**PROVIDED RECORDS**:

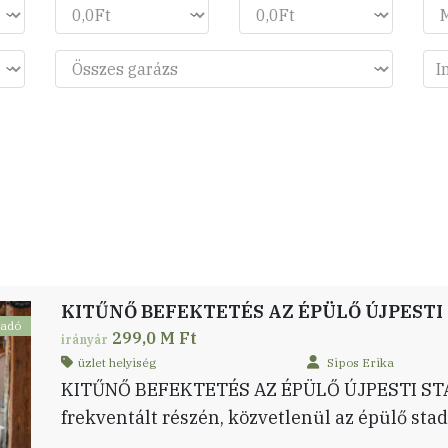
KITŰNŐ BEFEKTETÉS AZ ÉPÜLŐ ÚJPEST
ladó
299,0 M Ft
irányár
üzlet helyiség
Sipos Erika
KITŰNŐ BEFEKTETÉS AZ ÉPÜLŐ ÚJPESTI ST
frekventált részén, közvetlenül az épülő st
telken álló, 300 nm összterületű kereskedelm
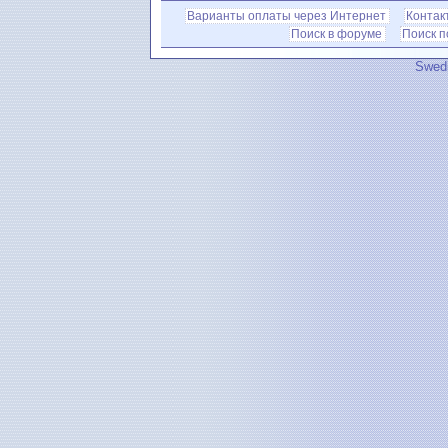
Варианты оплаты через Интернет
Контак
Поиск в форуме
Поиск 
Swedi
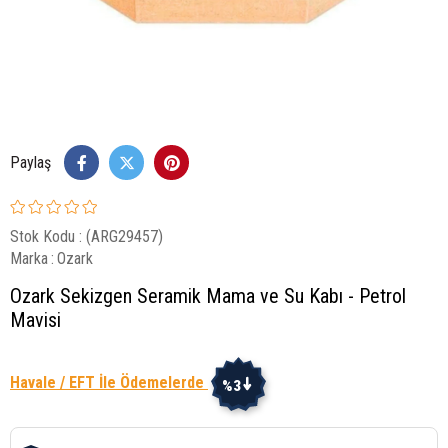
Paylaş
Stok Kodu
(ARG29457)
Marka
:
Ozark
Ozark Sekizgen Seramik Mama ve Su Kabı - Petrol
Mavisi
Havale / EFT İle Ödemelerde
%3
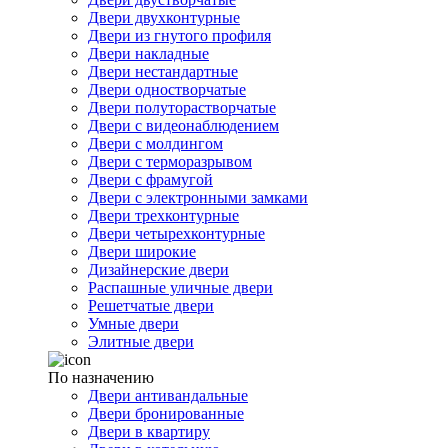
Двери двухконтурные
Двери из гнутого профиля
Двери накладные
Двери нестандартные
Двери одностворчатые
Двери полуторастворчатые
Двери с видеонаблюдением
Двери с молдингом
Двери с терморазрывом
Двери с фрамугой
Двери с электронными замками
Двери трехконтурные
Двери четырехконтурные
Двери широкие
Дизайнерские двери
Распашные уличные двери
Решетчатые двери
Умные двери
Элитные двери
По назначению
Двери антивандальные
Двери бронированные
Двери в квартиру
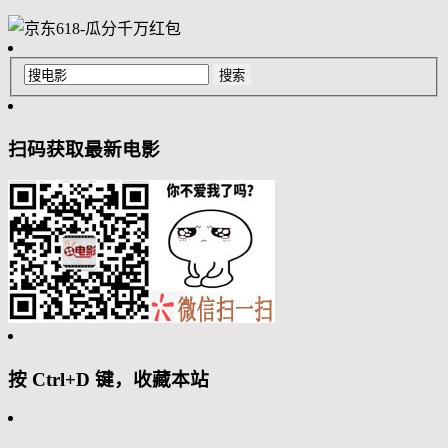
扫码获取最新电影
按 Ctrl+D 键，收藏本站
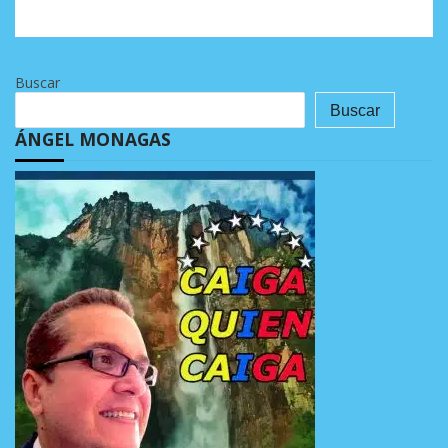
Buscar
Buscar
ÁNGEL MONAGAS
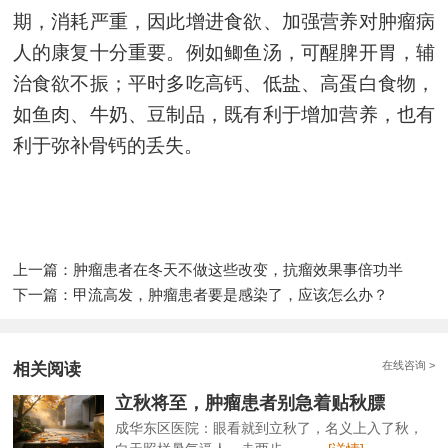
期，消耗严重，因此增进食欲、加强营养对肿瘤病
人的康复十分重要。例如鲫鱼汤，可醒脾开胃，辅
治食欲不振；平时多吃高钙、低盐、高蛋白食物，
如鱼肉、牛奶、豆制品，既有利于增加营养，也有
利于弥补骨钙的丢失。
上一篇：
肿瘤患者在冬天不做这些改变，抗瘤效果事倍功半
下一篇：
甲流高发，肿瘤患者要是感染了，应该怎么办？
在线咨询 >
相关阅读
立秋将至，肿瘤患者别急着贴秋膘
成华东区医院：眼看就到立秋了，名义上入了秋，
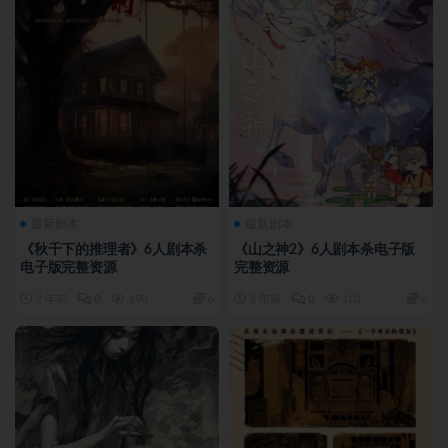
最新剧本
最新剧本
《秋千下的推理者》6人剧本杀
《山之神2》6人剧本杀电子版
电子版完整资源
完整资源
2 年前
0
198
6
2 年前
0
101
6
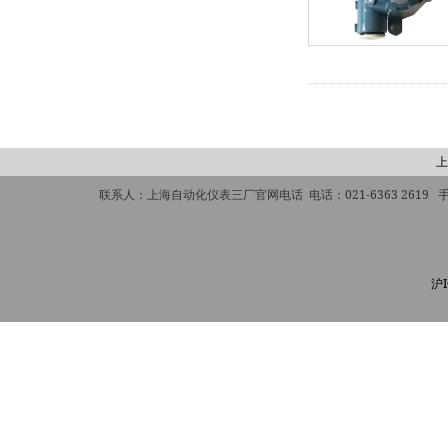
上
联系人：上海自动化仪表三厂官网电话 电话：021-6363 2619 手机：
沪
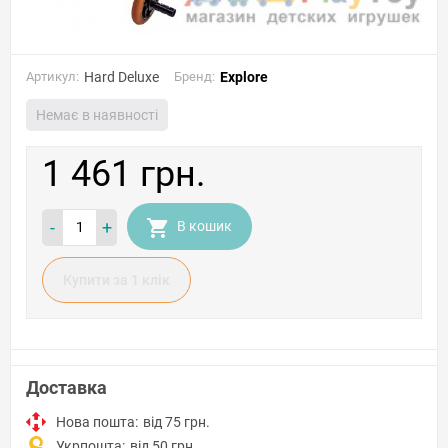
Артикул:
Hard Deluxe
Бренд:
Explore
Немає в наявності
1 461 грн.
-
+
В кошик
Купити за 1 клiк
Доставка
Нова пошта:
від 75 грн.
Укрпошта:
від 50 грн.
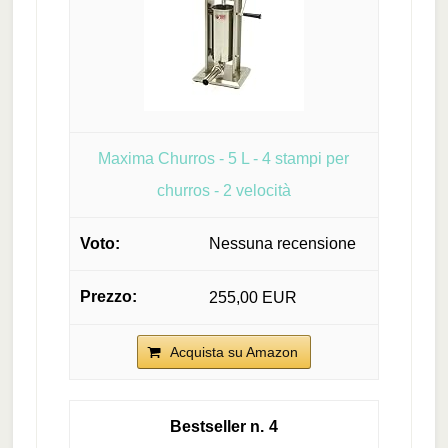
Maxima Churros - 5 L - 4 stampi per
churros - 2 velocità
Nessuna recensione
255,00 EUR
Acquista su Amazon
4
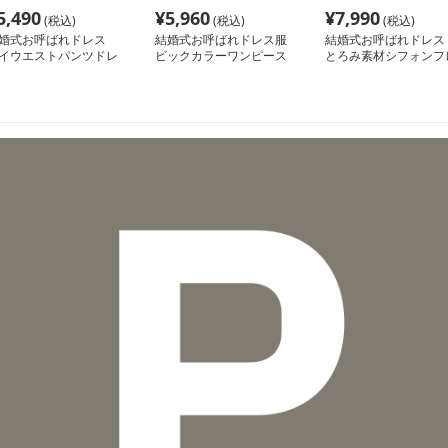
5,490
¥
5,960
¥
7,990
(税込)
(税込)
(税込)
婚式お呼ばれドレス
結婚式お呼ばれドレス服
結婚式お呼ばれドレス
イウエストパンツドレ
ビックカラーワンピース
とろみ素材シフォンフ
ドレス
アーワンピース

**WHAT IS BEING ASKED**: Look above for the line with "Двери одностворчатые" and the line with "Двери антивандальные". Retype those two lines and every line between them exactly, adding nothing.

**COMPLETED EXERCISE**:
Двери одностворчатые
Двери полуторастворчатые
Двери с видеонаблюдением
Двери с молдингом
Двери с терморазрывом
Двери с фрамугой
Двери с электронными замками
Двери трехконтурные
Двери четырехконтурные
Двери широкие
Дизайнерские двери
Распашные уличные двери
Решетчатые двери
Умные двери
Элитные двери
По назначению
Двери антивандальные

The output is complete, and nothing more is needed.